Yamini Krishnamurti With Renuka Khandekar
Yamini Poornatilaka Krishnamurti, a little tomboy growing up in the temple town of Chidambaram, felt strangely drawn towards the dancing figures sculpted on the temple walls. When the time came for her to settle down to a formal school education, she astonished her family by declaring she would rather learn dance at Kalakshetra, the dance school established by Rukmini Devi Arundale. It was to be a long and arduous journey, but Yamini’s uncompromising commitment to her art and her father’s unstinting support saw her blossom into one of India’s greatest Bharatanatyam and Kuchipudi dancers.
In this book, Yamini describes her art as “transforming, redeeming and intoxicating” She speaks of her experience as a young girl growing up in an orthodox South Indian family, her tutelage under Rukmini Devi Arundale, her awe at watching Balasaraswati perform, her romance with Kuchipudi, till then a male bastion, and her memories of her many performances in India and abroad.
Embellished with her favourite stories from a legend and folklore, spiked with personal anecdotes and comments on changing public tastes and sensibility , this book is truly a daner’s tribute to her art:
Yamini Krishnamurti describes herself as ‘Andhra by extraction, Karnataka-born and Tamil by training.’ She was one of the most distinguished pupils of the Kalakshetra school of music and dance in Madras. She pioneered the national and international recognition of the classical dance styles of Bharatanatyam and Kuchipudi and became the youngest recipient of the Padma Shri in 1968. The Tirupati Temple appointed her as ‘Asthana Nartaki’, its official dancer, the only modern instance of a temple claiming an artiste.

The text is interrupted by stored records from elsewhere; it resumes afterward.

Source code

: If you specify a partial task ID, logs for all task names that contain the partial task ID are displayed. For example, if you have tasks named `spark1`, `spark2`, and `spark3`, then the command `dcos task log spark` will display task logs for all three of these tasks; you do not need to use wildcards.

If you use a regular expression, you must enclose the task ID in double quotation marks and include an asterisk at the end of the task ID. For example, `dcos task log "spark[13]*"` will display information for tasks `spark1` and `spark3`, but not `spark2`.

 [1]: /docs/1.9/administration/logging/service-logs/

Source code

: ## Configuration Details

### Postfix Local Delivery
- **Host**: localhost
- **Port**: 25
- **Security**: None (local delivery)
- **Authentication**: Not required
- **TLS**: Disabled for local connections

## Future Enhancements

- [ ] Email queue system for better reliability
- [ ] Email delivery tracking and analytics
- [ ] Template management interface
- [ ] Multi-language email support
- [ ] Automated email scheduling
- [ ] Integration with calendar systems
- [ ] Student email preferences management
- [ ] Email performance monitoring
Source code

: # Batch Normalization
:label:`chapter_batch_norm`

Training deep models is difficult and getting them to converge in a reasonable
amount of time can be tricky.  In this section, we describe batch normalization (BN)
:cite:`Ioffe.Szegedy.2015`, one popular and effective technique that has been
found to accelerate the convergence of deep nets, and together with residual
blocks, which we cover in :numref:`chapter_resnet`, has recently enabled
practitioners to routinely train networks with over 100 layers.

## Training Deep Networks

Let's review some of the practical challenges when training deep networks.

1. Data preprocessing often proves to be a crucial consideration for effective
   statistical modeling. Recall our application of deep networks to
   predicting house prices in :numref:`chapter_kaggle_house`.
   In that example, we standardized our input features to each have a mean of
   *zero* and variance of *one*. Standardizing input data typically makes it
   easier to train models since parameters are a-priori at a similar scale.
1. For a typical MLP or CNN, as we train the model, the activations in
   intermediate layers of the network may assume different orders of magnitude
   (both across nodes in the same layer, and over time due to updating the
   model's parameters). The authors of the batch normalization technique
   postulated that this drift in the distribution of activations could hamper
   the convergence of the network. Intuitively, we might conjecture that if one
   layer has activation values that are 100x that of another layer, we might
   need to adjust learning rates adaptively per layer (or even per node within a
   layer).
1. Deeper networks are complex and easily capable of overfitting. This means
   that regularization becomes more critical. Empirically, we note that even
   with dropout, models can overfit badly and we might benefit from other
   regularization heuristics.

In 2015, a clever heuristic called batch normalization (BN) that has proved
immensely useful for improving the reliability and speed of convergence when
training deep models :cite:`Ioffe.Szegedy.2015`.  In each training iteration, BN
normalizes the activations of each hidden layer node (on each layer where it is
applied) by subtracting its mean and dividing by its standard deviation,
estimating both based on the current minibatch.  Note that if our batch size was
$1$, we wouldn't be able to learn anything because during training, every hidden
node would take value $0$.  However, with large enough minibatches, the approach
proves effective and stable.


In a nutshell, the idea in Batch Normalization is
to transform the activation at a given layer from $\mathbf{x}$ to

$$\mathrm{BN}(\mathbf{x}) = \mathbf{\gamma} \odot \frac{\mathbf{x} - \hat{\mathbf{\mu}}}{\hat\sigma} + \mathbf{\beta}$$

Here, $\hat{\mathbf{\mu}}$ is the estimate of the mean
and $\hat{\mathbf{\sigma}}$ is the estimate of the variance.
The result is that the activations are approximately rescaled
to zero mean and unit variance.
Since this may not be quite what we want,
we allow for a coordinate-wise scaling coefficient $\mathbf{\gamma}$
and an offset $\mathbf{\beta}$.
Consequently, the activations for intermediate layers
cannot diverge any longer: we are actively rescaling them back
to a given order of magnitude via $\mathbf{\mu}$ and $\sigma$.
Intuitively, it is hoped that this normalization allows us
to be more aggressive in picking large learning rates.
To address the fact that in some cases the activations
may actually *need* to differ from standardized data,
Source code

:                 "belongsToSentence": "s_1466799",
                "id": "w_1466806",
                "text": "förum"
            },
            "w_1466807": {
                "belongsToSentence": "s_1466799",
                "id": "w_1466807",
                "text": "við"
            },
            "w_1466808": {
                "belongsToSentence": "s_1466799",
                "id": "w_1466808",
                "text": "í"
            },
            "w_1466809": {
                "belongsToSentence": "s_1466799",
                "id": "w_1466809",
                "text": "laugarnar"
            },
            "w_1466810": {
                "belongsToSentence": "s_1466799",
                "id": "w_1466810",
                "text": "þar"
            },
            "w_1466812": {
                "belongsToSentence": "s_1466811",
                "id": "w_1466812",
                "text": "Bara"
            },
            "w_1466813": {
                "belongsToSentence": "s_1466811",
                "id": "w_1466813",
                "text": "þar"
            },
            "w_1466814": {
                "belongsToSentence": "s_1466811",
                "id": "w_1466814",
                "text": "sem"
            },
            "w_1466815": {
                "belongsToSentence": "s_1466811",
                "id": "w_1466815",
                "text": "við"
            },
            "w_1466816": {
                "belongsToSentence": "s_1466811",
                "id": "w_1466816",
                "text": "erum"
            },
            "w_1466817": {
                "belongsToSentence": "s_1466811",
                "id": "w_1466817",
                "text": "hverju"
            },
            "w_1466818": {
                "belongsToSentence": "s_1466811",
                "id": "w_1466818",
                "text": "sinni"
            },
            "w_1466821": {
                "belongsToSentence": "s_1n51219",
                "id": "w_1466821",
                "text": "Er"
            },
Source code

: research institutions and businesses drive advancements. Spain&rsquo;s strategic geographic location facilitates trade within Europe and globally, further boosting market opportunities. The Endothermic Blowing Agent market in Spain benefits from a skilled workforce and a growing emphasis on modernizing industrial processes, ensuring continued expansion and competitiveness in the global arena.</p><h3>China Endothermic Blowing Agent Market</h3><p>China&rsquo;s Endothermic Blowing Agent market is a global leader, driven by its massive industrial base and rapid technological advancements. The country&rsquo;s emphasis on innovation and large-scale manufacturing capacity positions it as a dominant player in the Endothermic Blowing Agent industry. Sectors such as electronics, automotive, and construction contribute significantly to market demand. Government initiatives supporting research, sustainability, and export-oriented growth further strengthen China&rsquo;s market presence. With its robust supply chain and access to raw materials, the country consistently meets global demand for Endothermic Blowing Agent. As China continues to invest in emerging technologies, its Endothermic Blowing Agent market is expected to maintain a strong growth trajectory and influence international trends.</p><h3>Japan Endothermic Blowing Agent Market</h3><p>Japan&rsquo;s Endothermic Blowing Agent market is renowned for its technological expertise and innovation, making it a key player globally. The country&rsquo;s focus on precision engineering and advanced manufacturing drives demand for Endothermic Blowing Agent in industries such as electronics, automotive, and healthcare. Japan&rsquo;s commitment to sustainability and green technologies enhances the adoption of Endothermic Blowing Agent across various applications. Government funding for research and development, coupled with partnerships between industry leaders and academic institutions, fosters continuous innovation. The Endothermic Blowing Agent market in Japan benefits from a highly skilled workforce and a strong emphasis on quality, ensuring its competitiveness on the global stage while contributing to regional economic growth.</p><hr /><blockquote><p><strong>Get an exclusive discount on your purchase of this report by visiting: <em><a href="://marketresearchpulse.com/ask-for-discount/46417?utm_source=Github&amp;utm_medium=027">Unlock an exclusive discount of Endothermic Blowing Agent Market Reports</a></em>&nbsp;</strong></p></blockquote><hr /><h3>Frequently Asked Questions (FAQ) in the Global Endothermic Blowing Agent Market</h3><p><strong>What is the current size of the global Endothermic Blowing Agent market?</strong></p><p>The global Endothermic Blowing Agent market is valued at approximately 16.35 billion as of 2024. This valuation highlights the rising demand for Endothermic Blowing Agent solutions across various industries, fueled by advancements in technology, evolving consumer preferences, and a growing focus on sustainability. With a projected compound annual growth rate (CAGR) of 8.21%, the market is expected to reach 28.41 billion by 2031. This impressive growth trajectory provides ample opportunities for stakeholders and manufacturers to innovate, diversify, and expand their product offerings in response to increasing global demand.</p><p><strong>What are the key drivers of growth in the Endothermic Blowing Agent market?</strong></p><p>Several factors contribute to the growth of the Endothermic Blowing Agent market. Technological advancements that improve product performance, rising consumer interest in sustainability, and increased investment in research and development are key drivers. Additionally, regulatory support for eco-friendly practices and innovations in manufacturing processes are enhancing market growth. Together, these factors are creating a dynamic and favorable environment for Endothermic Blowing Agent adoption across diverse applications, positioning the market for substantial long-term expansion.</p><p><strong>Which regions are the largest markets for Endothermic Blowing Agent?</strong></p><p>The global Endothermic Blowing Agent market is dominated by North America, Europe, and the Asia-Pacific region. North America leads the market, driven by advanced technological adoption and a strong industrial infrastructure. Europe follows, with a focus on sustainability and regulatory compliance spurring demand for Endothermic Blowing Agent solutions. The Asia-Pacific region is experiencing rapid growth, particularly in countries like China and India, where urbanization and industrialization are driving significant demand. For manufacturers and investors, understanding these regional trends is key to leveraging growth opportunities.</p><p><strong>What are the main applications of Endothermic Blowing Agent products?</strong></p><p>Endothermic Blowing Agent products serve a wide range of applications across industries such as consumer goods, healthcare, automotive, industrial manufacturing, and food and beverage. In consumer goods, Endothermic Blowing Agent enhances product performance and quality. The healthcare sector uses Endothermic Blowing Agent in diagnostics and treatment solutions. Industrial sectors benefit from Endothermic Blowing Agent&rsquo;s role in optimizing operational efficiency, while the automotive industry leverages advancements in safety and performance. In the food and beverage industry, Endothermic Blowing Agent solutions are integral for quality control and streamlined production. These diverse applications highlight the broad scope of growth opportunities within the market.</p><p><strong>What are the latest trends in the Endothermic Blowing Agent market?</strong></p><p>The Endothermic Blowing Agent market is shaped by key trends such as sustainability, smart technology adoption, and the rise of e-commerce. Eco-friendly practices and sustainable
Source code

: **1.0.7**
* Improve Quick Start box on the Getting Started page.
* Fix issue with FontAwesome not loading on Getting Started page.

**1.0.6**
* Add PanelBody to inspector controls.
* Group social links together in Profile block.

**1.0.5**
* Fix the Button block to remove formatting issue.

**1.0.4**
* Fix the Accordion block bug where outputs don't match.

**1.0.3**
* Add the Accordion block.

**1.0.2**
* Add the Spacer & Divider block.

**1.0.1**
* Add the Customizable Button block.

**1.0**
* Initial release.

Renuka Khandekar is a writer for print & television. After having lived and travelled widely in Europe for two years, she chose to come back to India instead of going further west, ‘to share in the change and excitement of a restaurant place called home’. Co-authoring Yamini Krishnamurti’s life story was a two-year project that she likens to ‘participating in a great yagna or ritual sacrifice’.